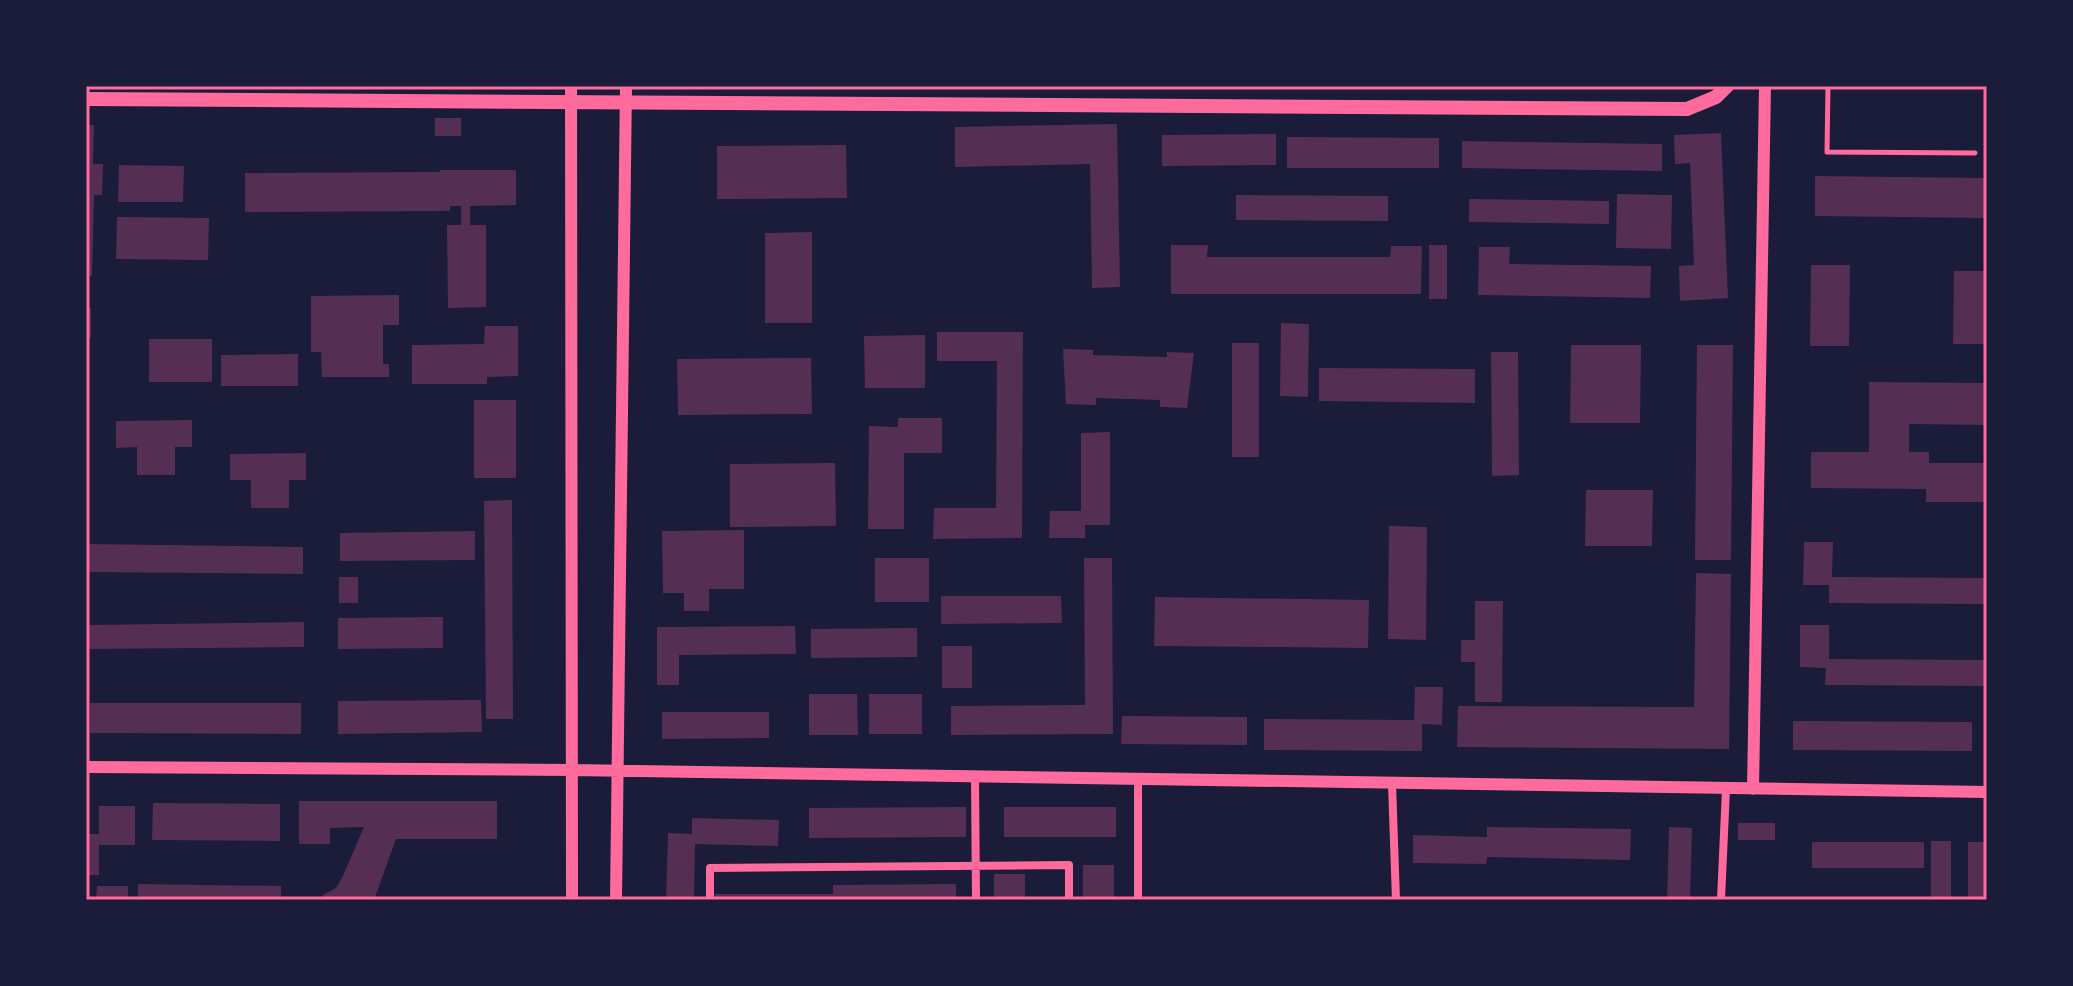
<svg xmlns="http://www.w3.org/2000/svg" width="2073" height="986" viewBox="0 0 2073 986" font-family="Mulish,sans-serif">
  <style>
    .green { fill: #2a1e3b }
    .building { fill: #542f53 }
    .lines { fill: none; stroke-linecap: round; stroke-linejoin: round }
    .service { stroke: #ff6b9d; stroke-width: 5 }
    .minor { stroke: #ff6b9d; stroke-width: 8 }
    .tertiary { stroke: #ff6b9d; stroke-width: 12 }
    .secondary { stroke: #ff6b9d; stroke-width: 14 }
    .neatline { fill: none; stroke: #ff6b9d; stroke-width: 3 }
  </style>
  <rect width="100%" height="100%" fill="#1b1b3a"/>
  <!-- green -->
  <path class="green" d="M 1258,86 L 1693,86 L 1693,87 Z"/>
  <!-- building -->
  <path class="building" d="M 435,118 L 461,118 L 461,136 L 435,136 Z
    M 1117,124 L 1120,287 L 1092,288 L 1090,164 L 955,167 L 955,127 Z
    M 86,125 L 94,125 L 93,164 L 103,164 L 102,195 L 94,195 L 92,276 L 86,276 Z
    M 1721,133 L 1728,298 L 1680,301 L 1679,266 L 1694,265 L 1690,163 L 1675,164 L 1674,135 Z
    M 1276,134 L 1276,165 L 1162,166 L 1162,135 Z
    M 1287,137 L 1439,138 L 1439,168 L 1287,168 Z
    M 1462,141 L 1662,144 L 1662,171 L 1462,168 Z
    M 846,145 L 847,198 L 717,199 L 717,146 Z
    M 119,165 L 184,166 L 183,202 L 118,202 Z
    M 440,170 L 516,170 L 516,205 L 470,206 L 470,225 L 486,225 L 486,307 L 448,308 L 447,225 L 461,225 L 461,206 L 450,206 L 450,211 L 245,212 L 245,173 L 440,172 Z
    M 1815,176 L 1986,178 L 1985,218 L 1815,216 Z
    M 1617,194 L 1672,195 L 1671,249 L 1616,248 Z
    M 1236,195 L 1388,196 L 1388,221 L 1236,220 Z
    M 1469,199 L 1609,201 L 1609,224 L 1469,222 Z
    M 117,217 L 209,218 L 208,260 L 116,259 Z
    M 812,232 L 812,323 L 765,323 L 765,233 Z
    M 1171,245 L 1208,245 L 1207,257 L 1390,257 L 1391,246 L 1422,246 L 1421,294 L 1171,294 Z
    M 1429,245 L 1447,245 L 1447,299 L 1429,299 Z
    M 1479,247 L 1510,247 L 1509,264 L 1651,266 L 1650,298 L 1478,295 Z
    M 1811,265 L 1850,265 L 1849,346 L 1810,346 Z
    M 1954,271 L 1987,271 L 1987,344 L 1953,344 Z
    M 399,295 L 399,325 L 383,325 L 383,364 L 389,364 L 389,377 L 322,377 L 321,352 L 311,352 L 311,296 Z
    M 86,308 L 91,308 L 91,338 L 86,338 Z
    M 1281,323 L 1309,324 L 1308,397 L 1280,396 Z
    M 485,326 L 518,326 L 518,376 L 487,377 L 487,384 L 412,384 L 412,345 L 484,344 Z
    M 937,332 L 1023,332 L 1022,538 L 933,539 L 934,508 L 996,508 L 997,361 L 937,361 Z
    M 925,335 L 925,388 L 865,388 L 864,336 Z
    M 149,339 L 212,339 L 212,382 L 149,382 Z
    M 1232,343 L 1259,343 L 1259,457 L 1232,457 Z
    M 1571,345 L 1641,345 L 1640,423 L 1570,423 Z
    M 1697,345 L 1733,345 L 1731,560 L 1695,560 Z
    M 1063,349 L 1093,350 L 1093,355 L 1167,357 L 1167,352 L 1194,353 L 1187,408 L 1160,407 L 1160,400 L 1096,398 L 1096,405 L 1066,404 Z
    M 1491,352 L 1518,352 L 1519,475 L 1492,476 Z
    M 298,354 L 298,386 L 221,386 L 221,355 Z
    M 811,358 L 812,414 L 678,415 L 677,359 Z
    M 1319,368 L 1475,369 L 1475,403 L 1319,401 Z
    M 1869,382 L 1987,383 L 1987,425 L 1909,424 L 1909,452 L 1929,452 L 1929,463 L 1985,463 L 1985,502 L 1926,502 L 1926,489 L 1811,488 L 1811,452 L 1869,452 Z
    M 474,400 L 516,400 L 516,478 L 474,478 Z
    M 898,418 L 942,418 L 942,453 L 904,453 L 904,529 L 868,529 L 869,426 L 898,427 Z
    M 192,420 L 192,447 L 175,447 L 175,475 L 137,475 L 137,447 L 116,448 L 116,421 Z
    M 1110,432 L 1110,525 L 1085,525 L 1085,538 L 1049,538 L 1050,511 L 1081,511 L 1081,433 Z
    M 306,453 L 306,480 L 289,480 L 289,508 L 251,508 L 251,480 L 230,480 L 230,454 Z
    M 835,463 L 836,526 L 730,527 L 730,464 Z
    M 1586,490 L 1653,490 L 1652,546 L 1585,546 Z
    M 512,500 L 513,719 L 486,719 L 484,501 Z
    M 1389,526 L 1427,527 L 1426,640 L 1388,639 Z
    M 744,530 L 744,589 L 709,589 L 709,611 L 684,611 L 684,593 L 663,593 L 662,531 Z
    M 475,531 L 475,560 L 340,561 L 340,533 Z
    M 1804,542 L 1833,542 L 1832,577 L 1987,578 L 1987,604 L 1829,603 L 1829,585 L 1803,585 Z
    M 88,544 L 303,547 L 303,574 L 88,572 Z
    M 875,558 L 929,558 L 929,602 L 875,602 Z
    M 1084,558 L 1112,558 L 1113,734 L 951,735 L 951,706 L 1085,705 Z
    M 1696,573 L 1731,574 L 1729,749 L 1457,747 L 1458,706 L 1694,707 Z
    M 339,577 L 358,577 L 358,603 L 339,603 Z
    M 941,596 L 1061,596 L 1062,623 L 941,624 Z
    M 1155,597 L 1369,600 L 1368,648 L 1154,646 Z
    M 1475,601 L 1503,601 L 1502,702 L 1475,702 L 1475,662 L 1461,662 L 1461,640 L 1475,640 Z
    M 443,617 L 443,648 L 338,649 L 338,618 Z
    M 304,622 L 304,647 L 89,649 L 89,625 Z
    M 1800,625 L 1829,625 L 1829,659 L 1985,660 L 1984,686 L 1825,685 L 1826,668 L 1800,667 Z
    M 795,626 L 796,654 L 679,655 L 679,685 L 657,685 L 657,627 Z
    M 917,628 L 917,657 L 811,658 L 811,629 Z
    M 942,646 L 972,646 L 972,688 L 942,688 Z
    M 1415,687 L 1443,687 L 1442,725 L 1422,724 L 1422,751 L 1264,750 L 1264,719 L 1414,720 Z
    M 809,694 L 857,694 L 858,735 L 809,735 Z
    M 869,694 L 922,694 L 922,734 L 869,734 Z
    M 481,700 L 482,732 L 338,734 L 338,701 Z
    M 90,703 L 301,703 L 301,734 L 90,733 Z
    M 662,712 L 769,712 L 769,738 L 662,739 Z
    M 1122,716 L 1247,717 L 1247,745 L 1121,744 Z
    M 1793,721 L 1972,722 L 1972,751 L 1793,750 Z
    M 299,801 L 497,801 L 497,839 L 396,839 L 374,900 L 323,900 L 323,895 L 336,888 L 342,878 L 364,827 L 330,828 L 330,844 L 299,844 Z
    M 153,803 L 280,804 L 280,841 L 152,840 Z
    M 99,806 L 135,806 L 135,845 L 99,845 L 99,875 L 86,875 L 86,834 L 99,834 Z
    M 966,807 L 966,837 L 809,838 L 809,808 Z
    M 1004,807 L 1116,807 L 1116,837 L 1004,837 Z
    M 692,818 L 779,820 L 778,846 L 695,844 L 694,900 L 666,900 L 668,833 L 692,834 Z
    M 1738,823 L 1775,823 L 1775,840 L 1738,840 Z
    M 1487,827 L 1631,829 L 1630,860 L 1487,857 L 1486,864 L 1413,863 L 1413,835 L 1487,837 Z
    M 1669,827 L 1692,828 L 1690,900 L 1667,900 Z
    M 1931,841 L 1951,841 L 1951,900 L 1931,900 Z
    M 1812,842 L 1924,842 L 1924,868 L 1812,868 Z
    M 1968,842 L 1987,842 L 1987,900 L 1968,900 Z
    M 1083,865 L 1114,865 L 1114,900 L 1083,900 Z
    M 994,874 L 1025,874 L 1025,900 L 994,900 Z
    M 138,884 L 281,886 L 281,900 L 138,900 Z
    M 956,884 L 956,900 L 715,900 L 715,894 L 833,894 L 833,885 Z
    M 97,886 L 128,886 L 128,900 L 96,900 Z"/>
  <g class="lines">
    <!-- service -->
    <path class="service" d="M 1828,86 L 1827,152 L 1975,153"/>
    <!-- minor -->
    <path class="minor" d="M 975,778 L 976,900
      M 1138,781 L 1138,900
      M 1392,784 L 1396,900
      M 710,900 L 710,868 L 1069,865 L 1069,900
      M 1721,900 L 1726,789"/>
    <!-- tertiary -->
    <path class="tertiary" d="M 571,86 L 572,900
      M 86,767 L 573,770 L 1987,792
      M 1753,789 L 1765,86
      M 616,900 L 626,86"/>
    <!-- secondary -->
    <path class="secondary" d="M 86,99 L 1687,109 L 1716,97 L 1727,86"/>
  </g>
  <!-- border -->
  <rect width="2073" height="986" fill="none" stroke="#1b1b3a" stroke-width="176"/>
  <rect x="88" y="88" width="1897" height="810" class="neatline"/>
</svg>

* * * * * * * * *

Try it: Above are the records; repeat exactly the lines from the one holding "M 898,418 L" down to the one holding "M 1804,542 L", end lines included.

Answer space:
    M 898,418 L 942,418 L 942,453 L 904,453 L 904,529 L 868,529 L 869,426 L 898,427 Z
    M 192,420 L 192,447 L 175,447 L 175,475 L 137,475 L 137,447 L 116,448 L 116,421 Z
    M 1110,432 L 1110,525 L 1085,525 L 1085,538 L 1049,538 L 1050,511 L 1081,511 L 1081,433 Z
    M 306,453 L 306,480 L 289,480 L 289,508 L 251,508 L 251,480 L 230,480 L 230,454 Z
    M 835,463 L 836,526 L 730,527 L 730,464 Z
    M 1586,490 L 1653,490 L 1652,546 L 1585,546 Z
    M 512,500 L 513,719 L 486,719 L 484,501 Z
    M 1389,526 L 1427,527 L 1426,640 L 1388,639 Z
    M 744,530 L 744,589 L 709,589 L 709,611 L 684,611 L 684,593 L 663,593 L 662,531 Z
    M 475,531 L 475,560 L 340,561 L 340,533 Z
    M 1804,542 L 1833,542 L 1832,577 L 1987,578 L 1987,604 L 1829,603 L 1829,585 L 1803,585 Z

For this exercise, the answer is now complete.